# EXERCISE AIM
Copy every line from the items below that contains the string "some", treating uppercase and lowercase letters as different.

##### THE DATA

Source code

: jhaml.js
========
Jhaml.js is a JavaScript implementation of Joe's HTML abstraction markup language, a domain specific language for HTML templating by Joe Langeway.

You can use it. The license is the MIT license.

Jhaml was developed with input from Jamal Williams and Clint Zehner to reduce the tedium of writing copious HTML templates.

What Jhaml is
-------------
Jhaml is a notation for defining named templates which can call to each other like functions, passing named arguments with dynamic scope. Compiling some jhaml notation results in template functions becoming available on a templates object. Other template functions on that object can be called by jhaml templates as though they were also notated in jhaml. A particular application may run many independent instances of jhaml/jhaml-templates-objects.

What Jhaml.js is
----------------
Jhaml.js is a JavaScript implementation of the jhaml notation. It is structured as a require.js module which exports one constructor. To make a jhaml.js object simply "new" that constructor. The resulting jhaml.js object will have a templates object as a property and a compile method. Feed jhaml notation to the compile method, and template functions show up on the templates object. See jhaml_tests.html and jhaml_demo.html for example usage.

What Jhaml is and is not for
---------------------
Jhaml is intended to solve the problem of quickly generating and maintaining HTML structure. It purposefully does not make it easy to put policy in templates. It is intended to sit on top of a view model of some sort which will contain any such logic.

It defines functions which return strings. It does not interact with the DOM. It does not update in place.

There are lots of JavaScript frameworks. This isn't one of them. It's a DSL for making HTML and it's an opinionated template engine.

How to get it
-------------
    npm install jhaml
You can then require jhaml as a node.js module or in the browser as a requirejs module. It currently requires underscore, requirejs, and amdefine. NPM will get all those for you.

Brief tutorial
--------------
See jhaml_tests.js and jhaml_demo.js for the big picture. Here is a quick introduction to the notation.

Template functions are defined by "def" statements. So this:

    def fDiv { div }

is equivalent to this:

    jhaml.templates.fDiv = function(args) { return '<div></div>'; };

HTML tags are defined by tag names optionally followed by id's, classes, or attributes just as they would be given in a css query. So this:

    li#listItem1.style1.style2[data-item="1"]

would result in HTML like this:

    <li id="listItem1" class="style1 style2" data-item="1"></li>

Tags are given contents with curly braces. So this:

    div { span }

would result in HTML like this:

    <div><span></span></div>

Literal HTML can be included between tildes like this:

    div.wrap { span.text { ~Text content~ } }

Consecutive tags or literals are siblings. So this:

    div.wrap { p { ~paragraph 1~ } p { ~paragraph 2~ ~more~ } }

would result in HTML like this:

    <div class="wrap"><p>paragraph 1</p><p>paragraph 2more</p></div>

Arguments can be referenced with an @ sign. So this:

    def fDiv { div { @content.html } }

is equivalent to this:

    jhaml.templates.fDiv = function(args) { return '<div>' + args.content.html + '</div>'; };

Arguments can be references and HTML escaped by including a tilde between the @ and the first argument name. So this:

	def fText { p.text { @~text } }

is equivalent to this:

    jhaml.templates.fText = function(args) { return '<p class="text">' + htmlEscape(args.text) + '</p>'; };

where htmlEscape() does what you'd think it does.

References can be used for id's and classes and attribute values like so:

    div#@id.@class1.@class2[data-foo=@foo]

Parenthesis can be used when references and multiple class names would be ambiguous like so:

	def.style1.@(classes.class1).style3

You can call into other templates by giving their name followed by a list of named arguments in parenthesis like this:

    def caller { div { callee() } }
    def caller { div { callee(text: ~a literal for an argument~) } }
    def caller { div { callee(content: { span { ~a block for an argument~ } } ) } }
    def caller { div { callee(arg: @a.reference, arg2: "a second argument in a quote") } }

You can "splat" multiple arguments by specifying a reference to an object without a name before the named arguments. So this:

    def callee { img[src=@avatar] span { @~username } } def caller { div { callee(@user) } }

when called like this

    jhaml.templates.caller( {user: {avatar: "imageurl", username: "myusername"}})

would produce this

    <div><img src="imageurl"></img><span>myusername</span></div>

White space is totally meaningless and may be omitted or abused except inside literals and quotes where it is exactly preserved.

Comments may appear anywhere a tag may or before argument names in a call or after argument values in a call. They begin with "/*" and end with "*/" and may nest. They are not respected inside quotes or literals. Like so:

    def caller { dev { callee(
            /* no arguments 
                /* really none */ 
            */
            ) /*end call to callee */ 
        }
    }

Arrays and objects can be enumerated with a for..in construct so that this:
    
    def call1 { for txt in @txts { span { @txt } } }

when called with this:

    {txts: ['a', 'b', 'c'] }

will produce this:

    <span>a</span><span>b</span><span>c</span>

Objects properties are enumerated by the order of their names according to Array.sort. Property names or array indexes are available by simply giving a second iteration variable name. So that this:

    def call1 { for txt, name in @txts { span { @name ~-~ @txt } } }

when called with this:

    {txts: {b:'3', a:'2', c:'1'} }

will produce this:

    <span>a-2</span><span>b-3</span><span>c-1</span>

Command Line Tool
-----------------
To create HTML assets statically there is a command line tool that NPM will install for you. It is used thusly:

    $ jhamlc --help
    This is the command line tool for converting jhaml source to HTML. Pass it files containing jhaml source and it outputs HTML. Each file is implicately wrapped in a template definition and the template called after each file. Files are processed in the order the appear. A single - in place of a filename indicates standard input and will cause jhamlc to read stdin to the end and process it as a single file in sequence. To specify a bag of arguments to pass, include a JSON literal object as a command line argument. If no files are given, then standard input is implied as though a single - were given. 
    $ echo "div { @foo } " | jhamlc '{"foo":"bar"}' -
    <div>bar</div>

##########

# YOUR SOLUTION
Jhaml is a notation for defining named templates which can call to each other like functions, passing named arguments with dynamic scope. Compiling some jhaml notation results in template functions becoming available on a templates object. Other template functions on that object can be called by jhaml templates as though they were also notated in jhaml. A particular application may run many independent instances of jhaml/jhaml-templates-objects.
Jhaml is intended to solve the problem of quickly generating and maintaining HTML structure. It purposefully does not make it easy to put policy in templates. It is intended to sit on top of a view model of some sort which will contain any such logic.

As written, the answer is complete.